Instructions -
**1)** Can you restate the part of the financial marketing post that opens with the words containing "Are You Too" and closes with "or retail investor.", substituting "industry terminology" for "financial jargon"?
**2)** Using the financial marketing post, answer these:
(a) What date does the post carry?
(b) What are entire websites devoted to explaining?
(c) What is an investor unlikely to put their money into?

Source text -
--- START ---
Targeted Musings on Financial Marketing

Are You Too Close to Your Fund? Bridging the Education Gap With Retail Investors

18 Jul 2017

It’s an unavoidable fact of nearly any profession: in order to become an expert, it’s necessary to learn to speak the trade’s specific language. In the financial world, this is doubly true, with entire websites devoted to explaining the meanings of arcane financial terms in plain English to laypeople and retail investors. Generally speaking, the greater your comfort with financial jargon, the closer you are to your product, and the more difficult it becomes to articulate your fund’s selling points to a relative novice or retail investor.

This disconnect can prove very problematic. Simply put, an investor is unlikely to put their money into a product that they cannot understand. On the issuer’s side, the closer you are to your product, the harder it becomes to put yourself “in the shoes” of the retail investor, who may not have the time or inclination to acquaint themselves with the minutiae of the fund, or the financial jargon that defines its value proposition.

Related: 4 Ways Fund Issuers are “Missing the Mark” with Millenials (Part 1)
--- END ---
Pose estimation data -
--- START ---
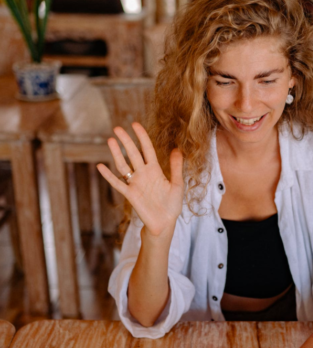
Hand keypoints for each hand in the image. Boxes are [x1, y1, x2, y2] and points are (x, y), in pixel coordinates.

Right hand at [96, 122, 183, 236]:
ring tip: (110, 140)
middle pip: (133, 154)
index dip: (142, 137)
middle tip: (117, 128)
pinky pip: (118, 184)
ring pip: (123, 165)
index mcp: (155, 170)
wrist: (165, 223)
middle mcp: (144, 174)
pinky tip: (100, 166)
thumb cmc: (172, 205)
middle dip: (126, 141)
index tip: (135, 124)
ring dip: (117, 154)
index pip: (147, 149)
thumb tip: (177, 149)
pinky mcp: (130, 195)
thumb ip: (176, 168)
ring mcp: (136, 184)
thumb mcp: (177, 185)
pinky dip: (109, 176)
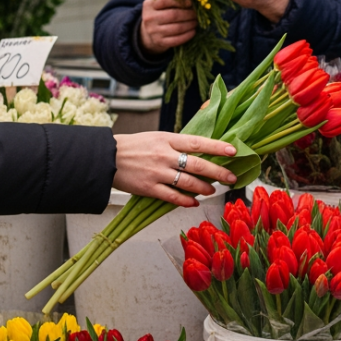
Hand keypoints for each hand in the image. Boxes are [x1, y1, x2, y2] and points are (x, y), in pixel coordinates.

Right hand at [112, 132, 238, 206]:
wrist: (106, 157)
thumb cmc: (134, 145)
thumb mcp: (157, 137)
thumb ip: (177, 144)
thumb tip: (201, 151)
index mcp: (168, 139)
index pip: (198, 142)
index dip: (217, 147)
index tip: (234, 151)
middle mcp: (165, 155)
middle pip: (198, 165)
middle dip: (218, 172)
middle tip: (231, 178)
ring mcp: (157, 172)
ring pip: (188, 183)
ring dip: (203, 188)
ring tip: (211, 191)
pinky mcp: (148, 188)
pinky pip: (172, 197)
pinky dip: (185, 201)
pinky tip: (193, 203)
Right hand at [139, 0, 196, 54]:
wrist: (150, 31)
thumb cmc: (160, 13)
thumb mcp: (162, 4)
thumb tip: (191, 1)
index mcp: (149, 5)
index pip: (164, 0)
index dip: (180, 1)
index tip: (190, 2)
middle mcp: (149, 18)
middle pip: (174, 15)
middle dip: (189, 14)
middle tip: (196, 14)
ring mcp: (153, 32)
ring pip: (177, 28)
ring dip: (190, 24)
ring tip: (195, 22)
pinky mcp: (159, 42)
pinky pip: (177, 40)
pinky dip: (187, 35)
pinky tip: (193, 31)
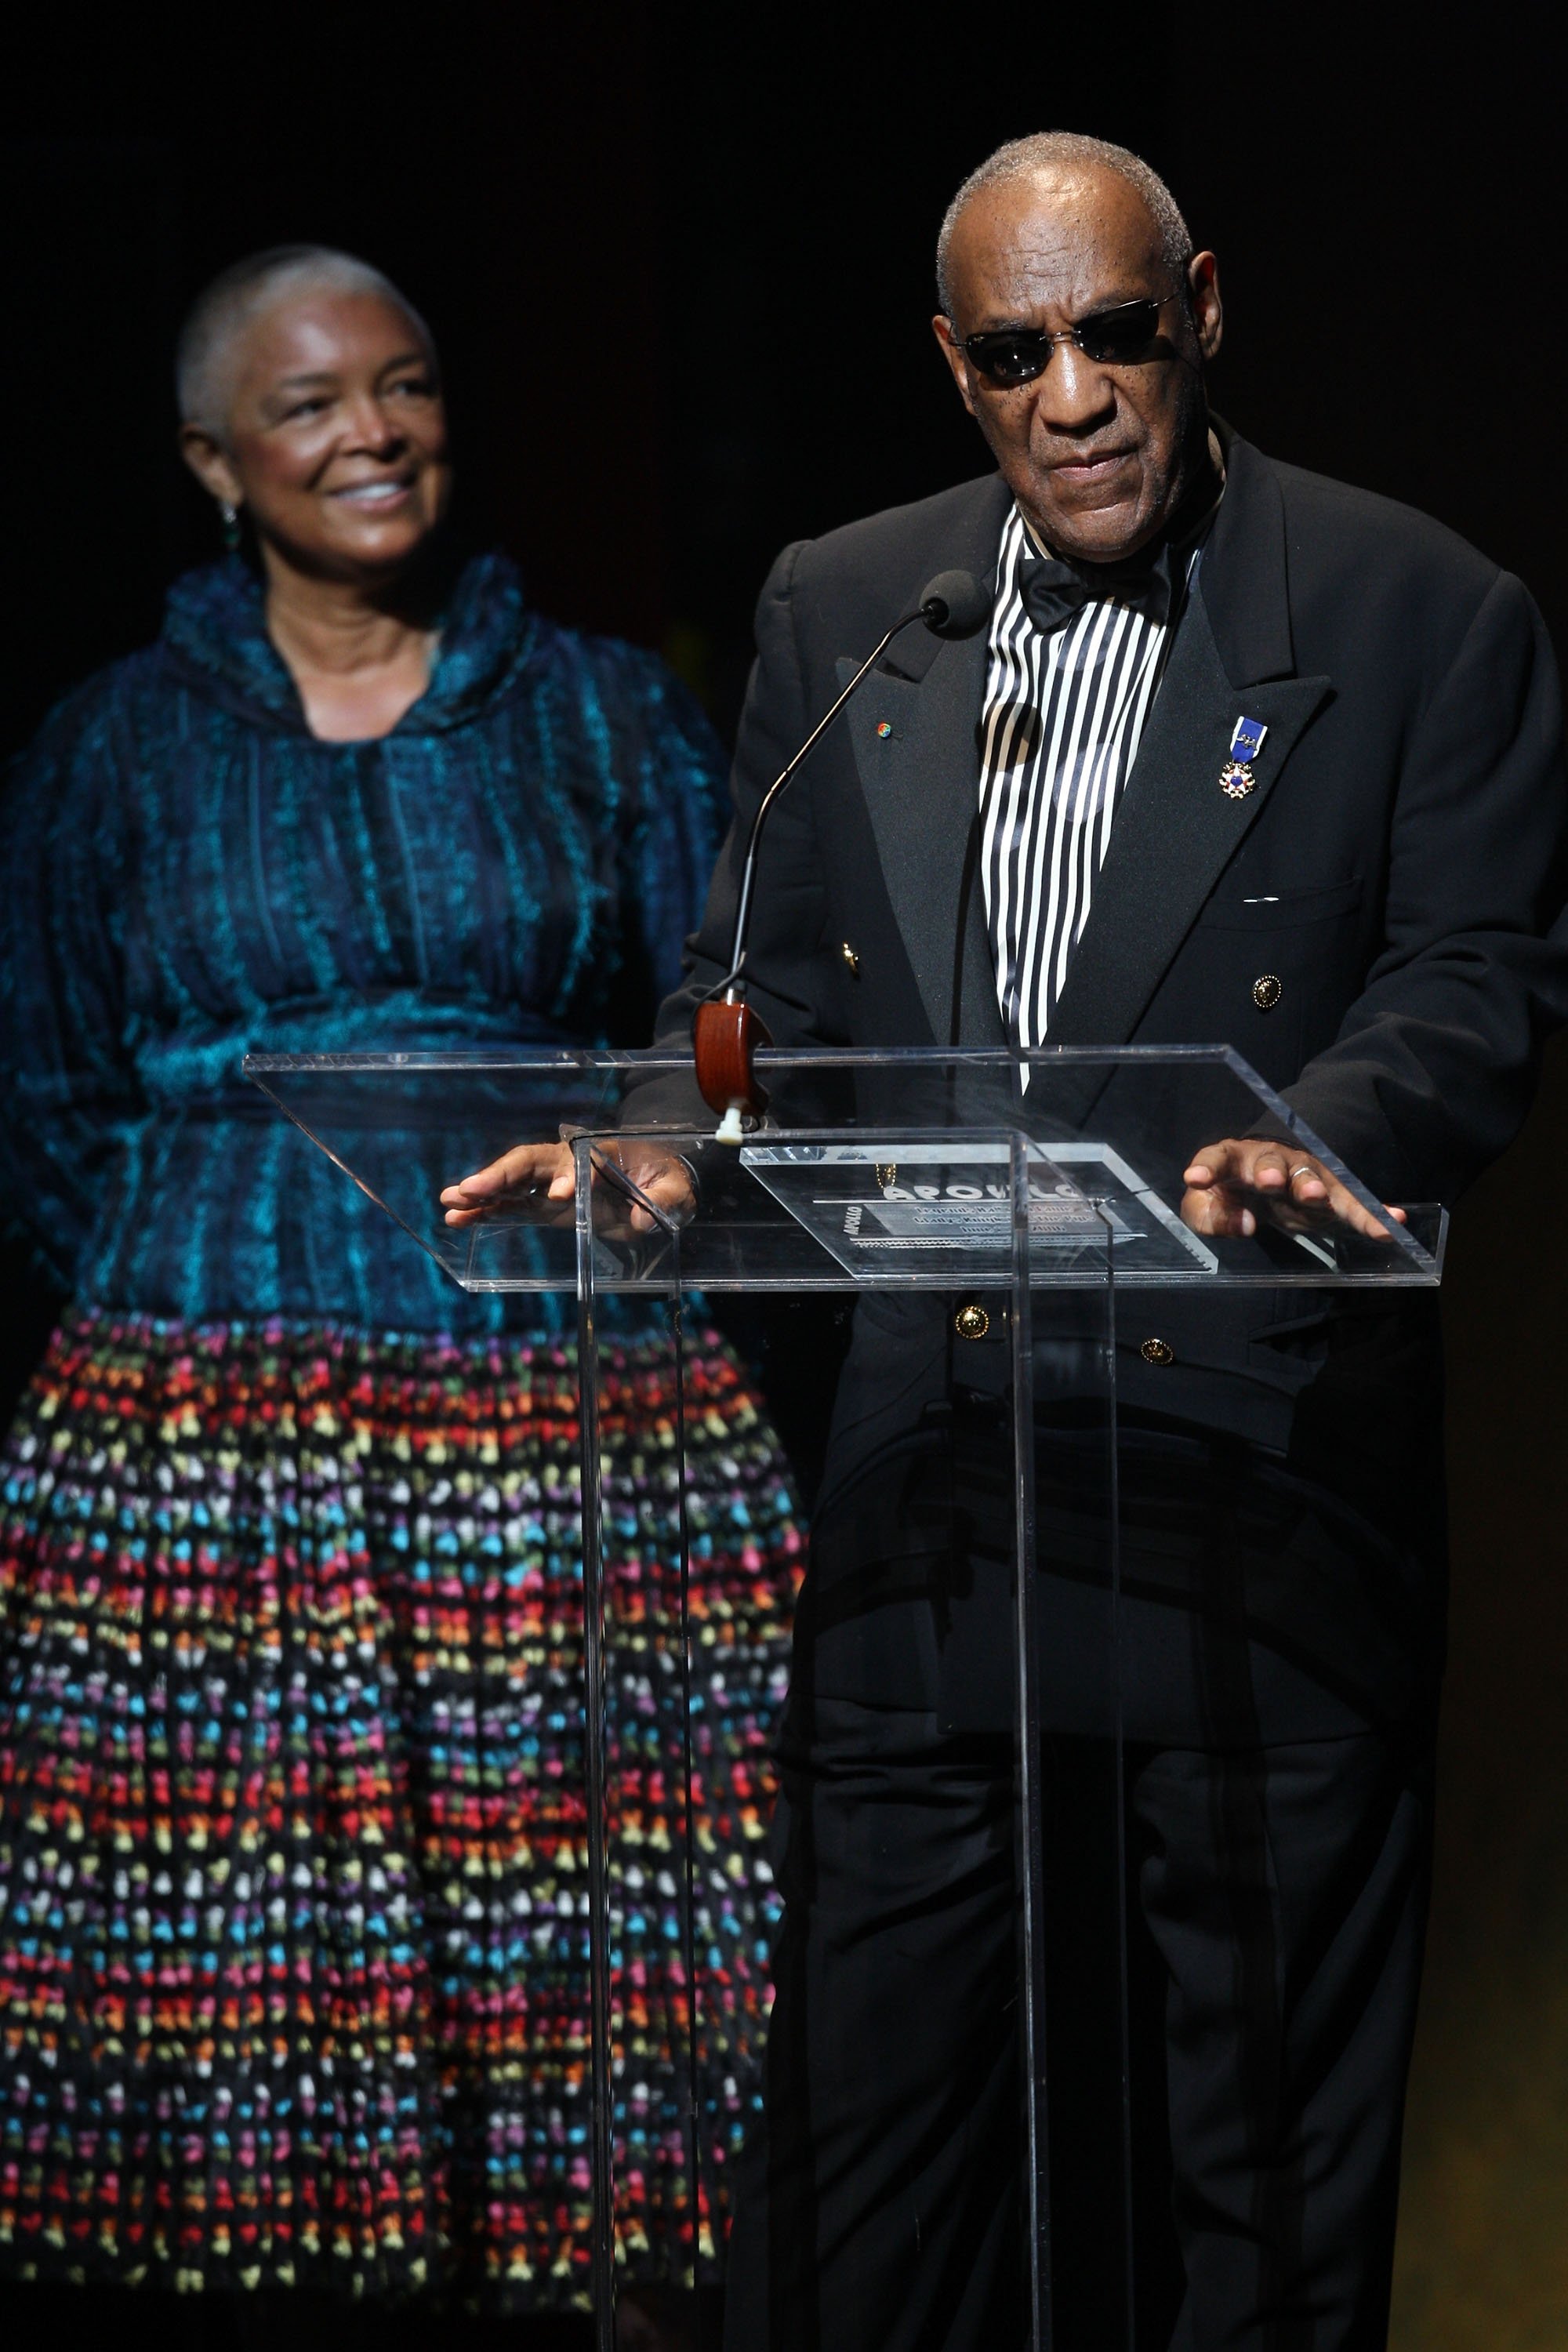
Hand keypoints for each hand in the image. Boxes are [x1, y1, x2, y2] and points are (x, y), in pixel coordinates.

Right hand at [440, 1138, 696, 1234]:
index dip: (569, 1177)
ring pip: (512, 1182)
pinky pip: (511, 1205)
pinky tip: (458, 1219)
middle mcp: (569, 1164)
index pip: (579, 1160)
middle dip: (501, 1174)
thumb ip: (664, 1199)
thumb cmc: (666, 1177)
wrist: (657, 1180)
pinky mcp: (546, 1205)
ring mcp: (553, 1184)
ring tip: (450, 1201)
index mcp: (601, 1154)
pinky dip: (486, 1211)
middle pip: (529, 1163)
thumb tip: (641, 1219)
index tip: (560, 1198)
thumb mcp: (676, 1188)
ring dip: (482, 1191)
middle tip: (472, 1188)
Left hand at [1180, 1137, 1406, 1240]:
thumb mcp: (1210, 1206)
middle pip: (1270, 1163)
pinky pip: (1352, 1203)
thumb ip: (1210, 1217)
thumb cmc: (1234, 1193)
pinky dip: (1372, 1213)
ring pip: (1309, 1176)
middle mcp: (1270, 1160)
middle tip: (1271, 1181)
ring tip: (1315, 1197)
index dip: (1207, 1167)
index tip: (1195, 1179)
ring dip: (1312, 1186)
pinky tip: (1393, 1223)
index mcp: (1234, 1160)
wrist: (1273, 1183)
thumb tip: (1244, 1224)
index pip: (1217, 1157)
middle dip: (1271, 1171)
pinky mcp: (1332, 1193)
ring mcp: (1303, 1174)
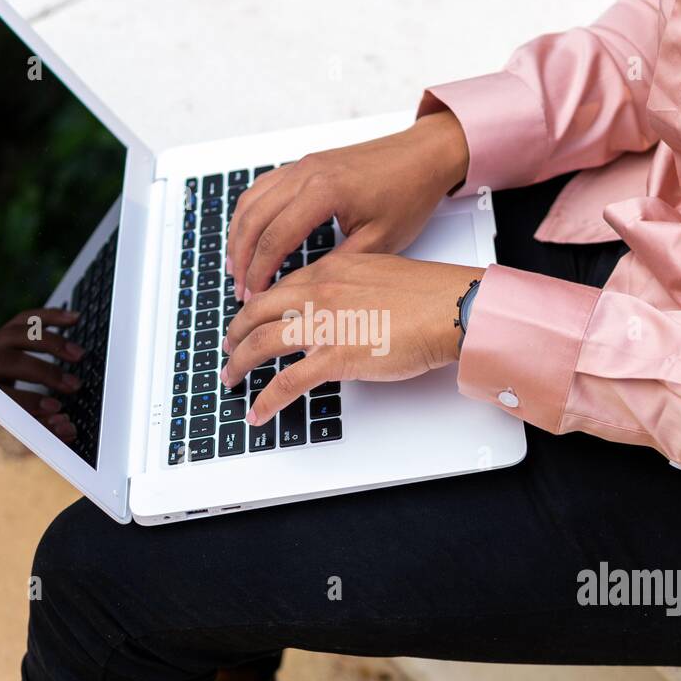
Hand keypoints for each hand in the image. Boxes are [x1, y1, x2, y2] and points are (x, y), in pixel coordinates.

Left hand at [0, 307, 84, 441]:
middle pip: (9, 361)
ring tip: (79, 354)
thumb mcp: (7, 430)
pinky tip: (72, 319)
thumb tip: (64, 427)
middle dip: (45, 372)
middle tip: (73, 385)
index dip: (29, 402)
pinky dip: (50, 317)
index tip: (56, 409)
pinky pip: (25, 320)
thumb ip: (36, 429)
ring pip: (16, 334)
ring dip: (52, 343)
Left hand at [221, 252, 482, 424]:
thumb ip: (352, 285)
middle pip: (259, 311)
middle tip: (229, 347)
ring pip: (262, 343)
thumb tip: (342, 305)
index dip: (259, 306)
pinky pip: (287, 382)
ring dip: (240, 362)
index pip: (281, 287)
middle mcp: (319, 292)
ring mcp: (324, 325)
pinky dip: (266, 399)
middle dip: (236, 331)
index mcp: (331, 269)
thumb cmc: (429, 294)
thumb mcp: (379, 272)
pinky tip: (258, 411)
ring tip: (232, 377)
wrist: (451, 307)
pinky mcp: (335, 357)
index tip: (251, 318)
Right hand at [226, 110, 468, 302]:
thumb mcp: (379, 241)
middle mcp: (306, 173)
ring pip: (251, 200)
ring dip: (239, 235)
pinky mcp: (305, 164)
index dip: (259, 273)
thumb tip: (303, 288)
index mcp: (324, 192)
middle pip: (253, 220)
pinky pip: (262, 187)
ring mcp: (302, 165)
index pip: (274, 239)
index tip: (254, 298)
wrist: (423, 155)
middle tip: (241, 289)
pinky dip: (249, 213)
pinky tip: (250, 234)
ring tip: (238, 267)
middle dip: (241, 258)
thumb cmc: (408, 193)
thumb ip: (338, 264)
--- END ---
Results of the exercise -
**1)**
Are You Too Close to Your Fund? Bridging the Education Gap With Retail Investors

18 Jul 2017

It’s an unavoidable fact of nearly any profession: in order to become an expert, it’s necessary to learn to speak the trade’s specific language. In the financial world, this is doubly true, with entire websites devoted to explaining the meanings of arcane financial terms in plain English to laypeople and retail investors. Generally speaking, the greater your comfort with industry terminology, the closer you are to your product, and the more difficult it becomes to articulate your fund’s selling points to a relative novice or retail investor.

**2)**
(a) 18 Jul 2017
(b) The meanings of arcane financial terms, in plain English, to laypeople and retail investors
(c) A product that they cannot understand